- THE PROBLEM: Write out all the data verbatim. Skip images.

Segment Start: GIVEN RECORDS

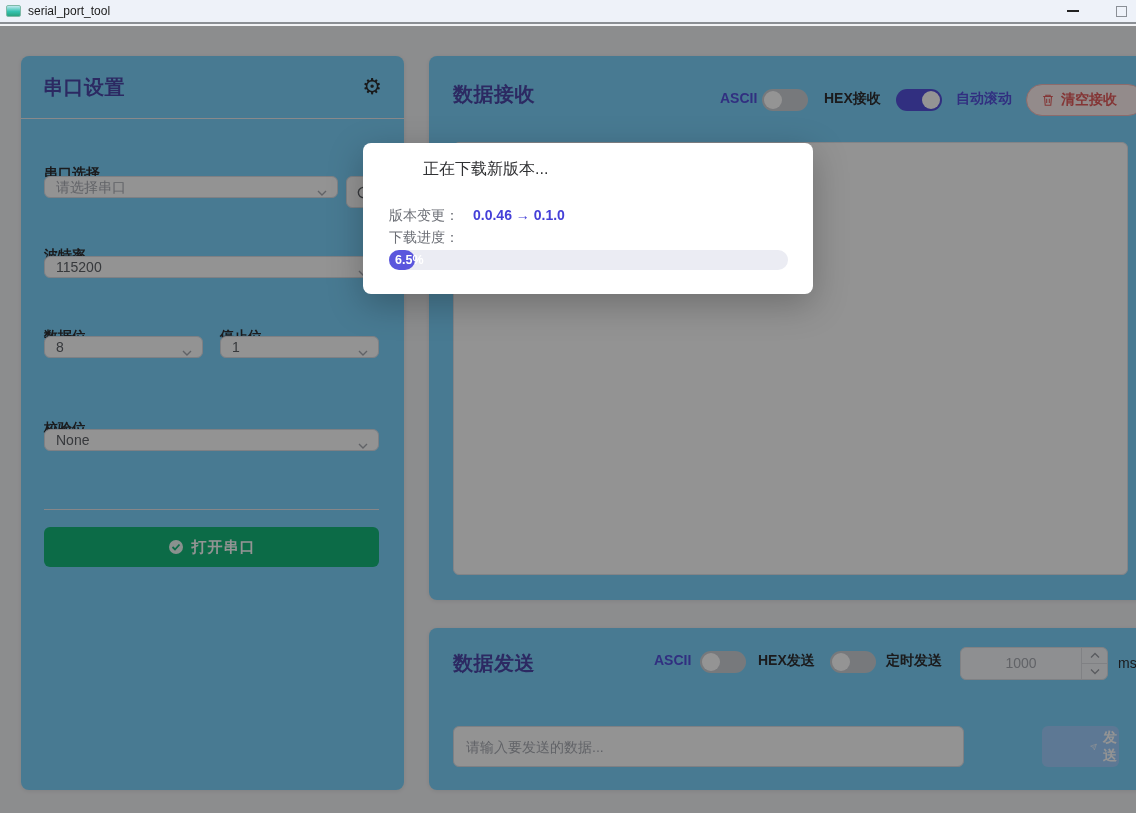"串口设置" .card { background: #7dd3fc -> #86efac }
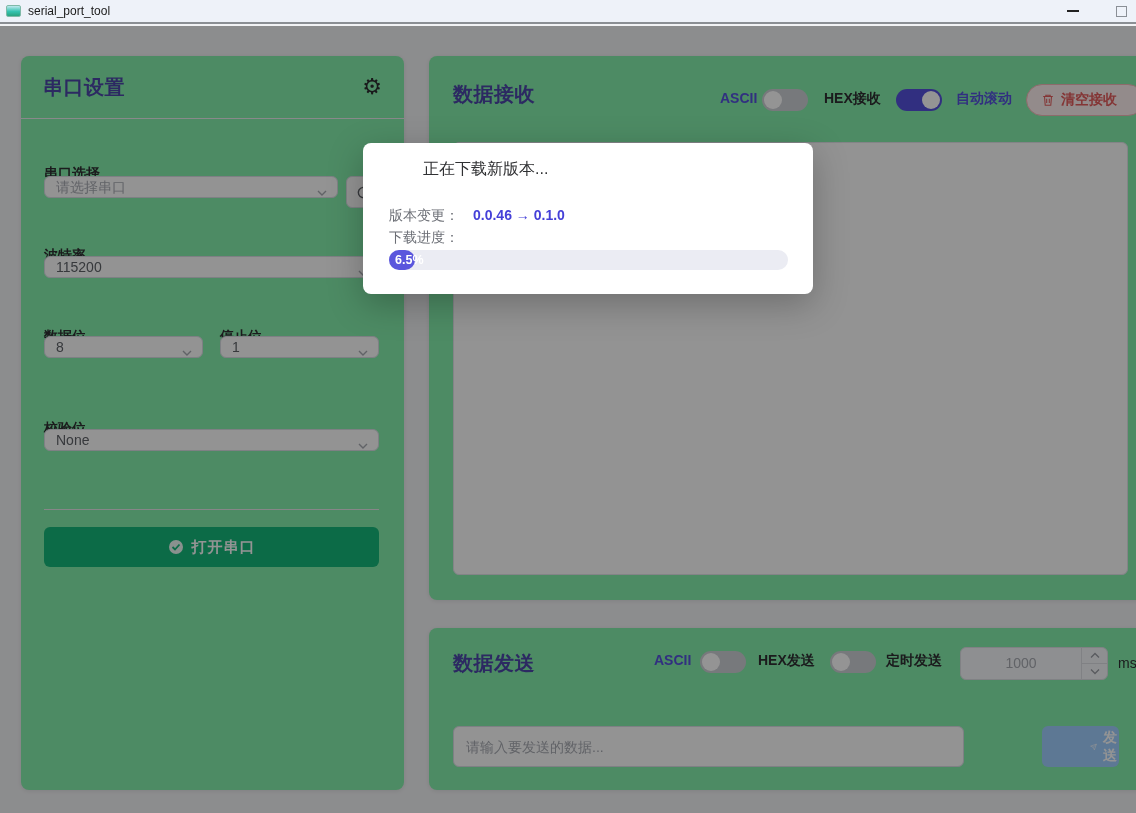"请选择串口" .select { height: 22px -> 38px }
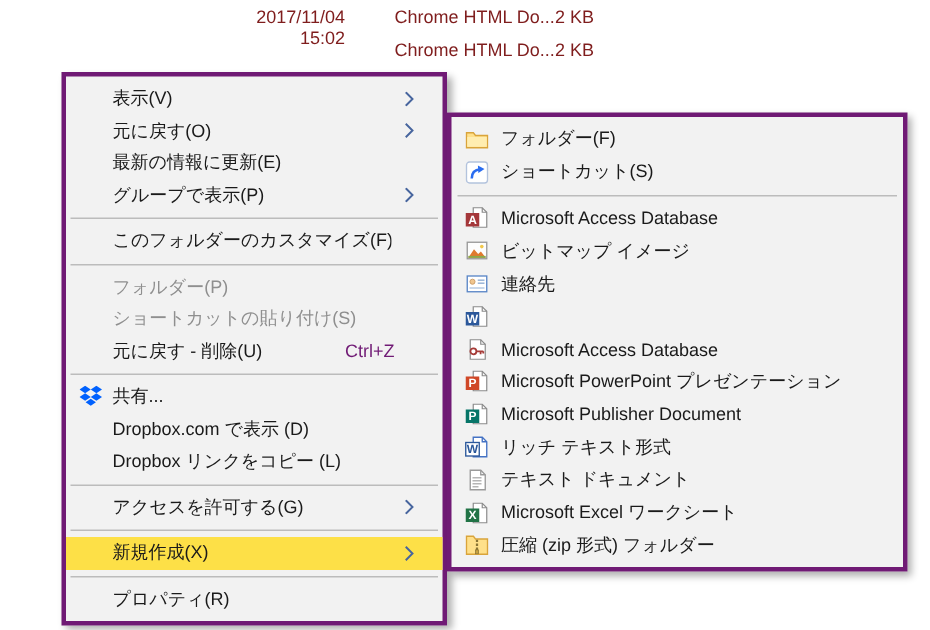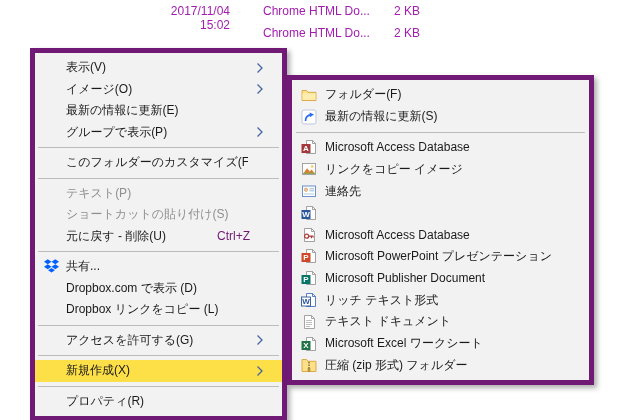"2017/11/04 15:02" .fl-row { color: #a21caf -> #7f1d1d }
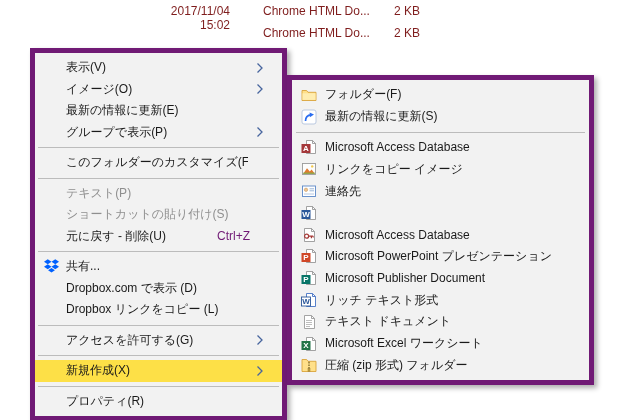"2 KB" .fl-size { text-align: right -> none }
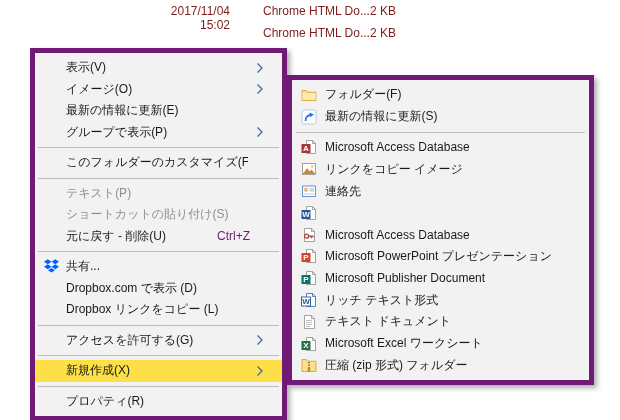"表示(V)" .menu { border: 5px solid #701a75 -> 3px solid #701a75; margin-left: none -> 11px }
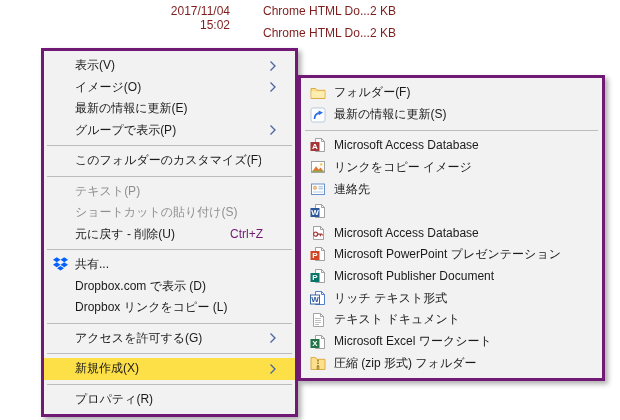"イメージ(O)" span.mi-label { text: イメージ -> 元に戻す }
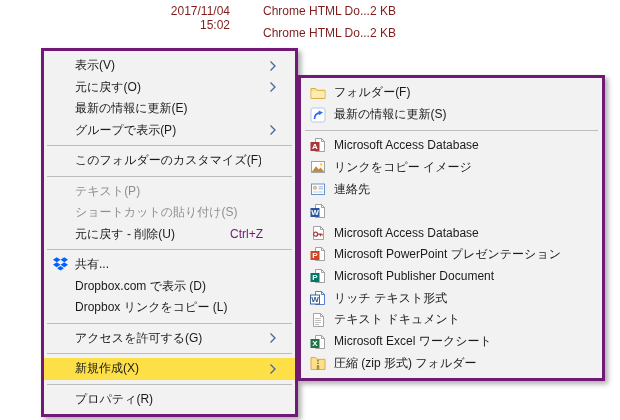"最新の情報に更新(S)" span.mi-label { text: 最新の情報に更新 -> ショートカット }
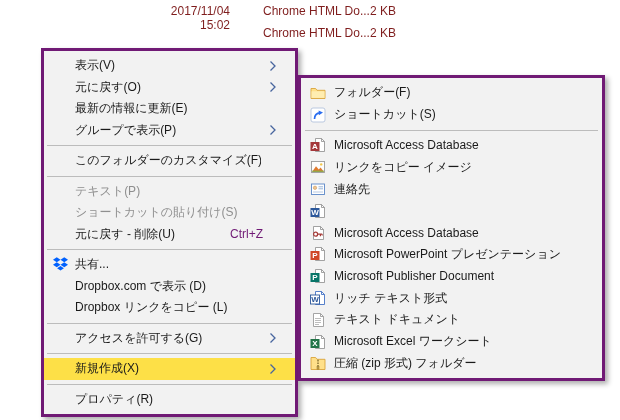"リンクをコピー イメージ" span.mi-label { text: リンクをコピー -> ビットマップ }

Segment End: GIVEN RECORDS

- SOLUTION TO THIS PROBLEM:
"串口设置" .card { background: #7dd3fc -> #86efac }
"请选择串口" .select { height: 22px -> 38px }
"2017/11/04 15:02" .fl-row { color: #a21caf -> #7f1d1d }
"2 KB" .fl-size { text-align: right -> none }
"表示(V)" .menu { border: 5px solid #701a75 -> 3px solid #701a75; margin-left: none -> 11px }
"イメージ(O)" span.mi-label { text: イメージ -> 元に戻す }
"最新の情報に更新(S)" span.mi-label { text: 最新の情報に更新 -> ショートカット }
"リンクをコピー イメージ" span.mi-label { text: リンクをコピー -> ビットマップ }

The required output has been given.